My father used to say that my mother had “no sense of mortality.” When my mother regaled us with stories of jumping onto moving trains in Kenya, say, or being shot at in Sudan, he just shook his head. “No sense of mortality.” The irony is that it was my mother, who’d spent her life oblivious of death, who died of cancer at the age of 60. My father, now 78, continues to ruminate about mortality. And I am clearly his child: I’ve always spent a lot of time thinking about death. My paternal grandfather died in our house when I was 10. My grandmother died there nine years later, and then, when I was 31, my mother died there. I actually felt the warmth go out of my mother’s body while she turned into a corpse.
I bring up this morbid history only because it may explain why Knausgaard’s My Struggle — a book defined by its sense of mortality — resonates so much with me. Book 1 is narrated by the 39-year-old Knausgaard, and I am 39 now. (Generation X will recognize themselves here: Knausgaard may be Norwegian, but he grew up on the same pop culture as a lot of his contemporaries in the States.) As a writer facing her mortality, how could I resist a novel about a writer facing his mortality?
Reading Book 1 of My Struggle proved to be one of those serendipitous experiences: the right book at exactly the right time in my life. A few months ago, my father sold the house in which my sisters and I grew up. And this fall, we had to clear out the place, deciding what to keep, what to donate, what to sell. The process was daunting because the house was crammed with stuff, collected by my mother, father, and both sets of grandparents. We were burdened by history, and eager to get rid of things, but it was emotionally draining to watch our childhood get priced for an estate sale. I felt like we were saying good-bye to our mother all over again. And while my siblings and I were clearing out our father’s house, I was reading a book about adult siblings cleaning their father’s house.

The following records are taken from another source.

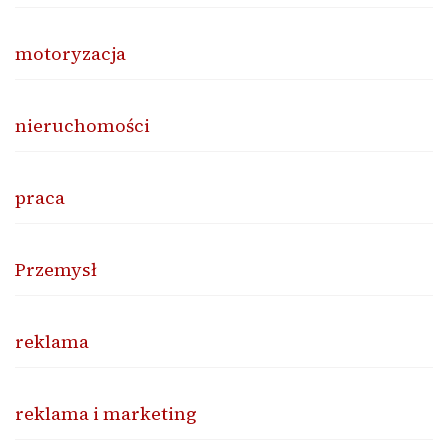
motoryzacja
nieruchomości
praca
Przemysł
reklama
reklama i marketing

In the first book, Karl Ove and his brother, Yngve, go home to Kristiansand to the house where their father recently drank himself to death. The house is in a terrible state when they arrive: it reeks of urine, there is excrement smeared on the sofa, and the floors are littered with empty bottles. While describing the downstairs bathroom, a place that scared him as a child because it seemed haunted, Knausgaard writes:
This particular evening, however, my unease with it rose again because my grandfather had collapsed here and because Dad had died upstairs in the living room yesterday, so the deadness of these non-beings combined with the deadness of the two of them, of my father and his father.
So how could I keep this feeling at arm’s length?

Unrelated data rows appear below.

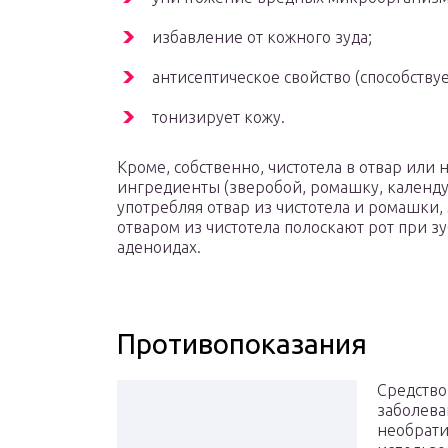
избавление от кожного зуда;
антисептическое свойство (способству
тонизирует кожу.
Кроме, собственно, чистотела в отвар или
ингредиенты (зверобой, ромашку, календул
употребляя отвар из чистотела и ромашки,
отваром из чистотела полоскают рот при з
аденоидах.
Противопоказания
Средство
заболева
необрати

Oh, all I had to do was clean. Scour and scrub and rub and wipe. See how each tile became clean and shiny. Imagine that all that had been destroyed here would be restored.
The Knausgaard brothers get to work cleaning the whole house. They are not daunted by smeared excrement or rotting food. It’s easier to confront shit, with its stench of life, than the abstractly terrifying “deadness.” And as a writer, Knausgaard hopes to leave more than shit behind when he dies: he wants to write something great before his time runs out. And so the thorough cleaning — so vividly rendered, in every mundane detail — is not just an attempt to grapple with grief. Knausgaard is trying to restore not only his grandmother’s house, but his own legacy. As James Wood put it in The New Yorker, “By the time [the book] is over, we have cleaned that house with these brothers; the experience is extraordinarily vivid and visceral and moving.”
The efficient way that Knausgaard and his brother tackle the cleaning struck me as very Norwegian. My family has enough Norwegian friends for me to conclude that when you have a tough job, you need a Norwegian man to do it. In fact, a Norwegian friend helped us with all the heavy lifting as we packed up our family house. My sisters and I couldn’t have finished the monumental task without him. But Knausgaard’s sense of mortality — and his exhaustive cataloguing of it — is universal, and the book is compulsively readable. Knausgaard’s consciousness is so lucid on the page that his book feels fully inhabited and alive (no “deadness”). Yet we never forget that this is a text, aware of itself not just as a novel, but as a bid for its author’s literary immortality.
 I also recommend Zadie Smith’s recent essay, “Man vs. Corpse,” in The New York Review of Books.